Ten years of building Coaching for Leaders: lessons from Dave Stachowiak

Executive overview

Dave Stachowiak started Coaching for Leaders in 2011 as a portfolio piece for an academic career that never happened. Constraints — only an hour or two per week — forced a discipline of consistency over scale that turned out to be the show's engine.

Ten years of evidence convinced him to go all-in rather than take a stable university role. The shift from hobby to business was gradual enough that the actual departure from Dale Carnegie was a non-event.

Consistent, constrained effort compounds further than a single large leap.

Why the show started

  • Goal was a portfolio differentiator for an academic job application, not a business.
  • Podcasting was barely known — "what's a podcast?" was the most common response.
  • Couldn't find a leadership show with good audio quality, good guests, and weekly consistency — so built one.
  • Carnegie career made owning a franchise the natural next step; it didn't appeal, so another path was needed.

How constraints became an advantage

  • An hour or two per week was the only available time — this forced ruthless focus on three things: audio quality, guests, consistency.
  • Small consistent effort, not big leaps, turned out to match how Dave works best.
  • Growth visible through audience response over four to five years became the evidence base for the decision to go all-in.
  • Episode 207 (Mark Barden, A Beautiful Constraint) later gave him language for what he had lived.
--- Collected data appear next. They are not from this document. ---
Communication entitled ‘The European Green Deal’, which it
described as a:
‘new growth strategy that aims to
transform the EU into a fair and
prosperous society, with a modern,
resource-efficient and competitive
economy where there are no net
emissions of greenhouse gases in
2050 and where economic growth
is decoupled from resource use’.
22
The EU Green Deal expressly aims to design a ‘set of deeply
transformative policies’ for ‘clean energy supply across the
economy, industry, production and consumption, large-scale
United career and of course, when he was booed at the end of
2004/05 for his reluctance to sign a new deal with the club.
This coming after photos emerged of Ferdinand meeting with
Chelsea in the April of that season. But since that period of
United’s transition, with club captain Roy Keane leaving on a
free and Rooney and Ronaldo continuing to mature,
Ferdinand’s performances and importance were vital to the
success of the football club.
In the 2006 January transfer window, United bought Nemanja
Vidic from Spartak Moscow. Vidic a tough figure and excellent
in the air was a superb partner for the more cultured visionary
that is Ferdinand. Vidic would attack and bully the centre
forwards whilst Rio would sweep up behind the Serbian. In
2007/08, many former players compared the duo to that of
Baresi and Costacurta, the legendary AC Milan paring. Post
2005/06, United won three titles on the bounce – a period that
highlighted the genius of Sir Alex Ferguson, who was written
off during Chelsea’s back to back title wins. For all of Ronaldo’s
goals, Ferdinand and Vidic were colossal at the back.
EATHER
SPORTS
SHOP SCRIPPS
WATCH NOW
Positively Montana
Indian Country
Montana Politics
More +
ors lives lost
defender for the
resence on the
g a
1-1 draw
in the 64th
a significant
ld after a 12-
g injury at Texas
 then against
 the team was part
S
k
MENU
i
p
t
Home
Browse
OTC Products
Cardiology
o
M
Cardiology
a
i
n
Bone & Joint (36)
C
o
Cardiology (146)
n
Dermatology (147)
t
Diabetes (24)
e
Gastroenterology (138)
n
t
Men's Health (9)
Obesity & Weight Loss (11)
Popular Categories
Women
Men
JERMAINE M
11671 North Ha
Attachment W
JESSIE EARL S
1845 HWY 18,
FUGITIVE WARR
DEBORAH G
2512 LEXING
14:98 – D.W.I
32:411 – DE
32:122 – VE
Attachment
The decision to commit fully

  • At year five or six, a local university role appeared that felt attainable — and he chose not to apply.
  • Reason: the potential of Coaching for Leaders for joy and impact already exceeded what the academic path offered.
  • Show hours had grown from two per week to fifteen; without a business decision, resentment would follow.
  • Transition from Carnegie was project-based, so he simply took on fewer projects as the academy grew.
  • The official 2019 departure was so gradual it was nearly invisible — he missed sending a farewell email entirely.

Guest preparation process

  • Driving principle: every listener's 40 minutes must produce something immediately actionable, regardless of topic.
  • Reads a substantial portion of any book — not every page, but deep on selected sections rather than a broad skim.
  • Finds prior podcast appearances, YouTube content, Amazon reviews, and conversations with other podcasters.
  • Average preparation time: four to five hours per episode.
  • Highlights on first pass, then sits down one or two days before to decide the focus.
  • Deliberately narrows to three to five pages or one chapter — the intersection of a guest's work and what academy members are currently struggling with.
  • Depth on one or two specific, actionable things beats an abridged tour of an entire body of work.

Shifting from reflector to light source

  • For ten years, Dave saw his role as reflecting experts' light out to everyday leaders — deliberately not making the show about himself.
  • An academy survey surfaced a clear theme: members want to hear more directly from Dave, given his decade at the intersection of research, practice, and community.
  • The shift is uncomfortable because the show has always been audience-first, not host-first.
  • Working through that discomfort is justified because sharing his own perspective will serve the audience better, not worse.

Relationships as an unexpected return

  • The show was never designed to build a personal network, yet deep friendships emerged as a primary benefit.
  • Daily accountability check-ins with Scott Barlow (two-plus years of morning calls) have been as valuable as any business strategy.
  • Bonnie's behind-the-scenes support — asking hard questions, trusting the unconventional path — is credited as essential to the show's survival through uncertain transitions.
  • Thousands of listeners sharing episodes with peers, reports, and even boards represent a trust the host takes as seriously as the original production.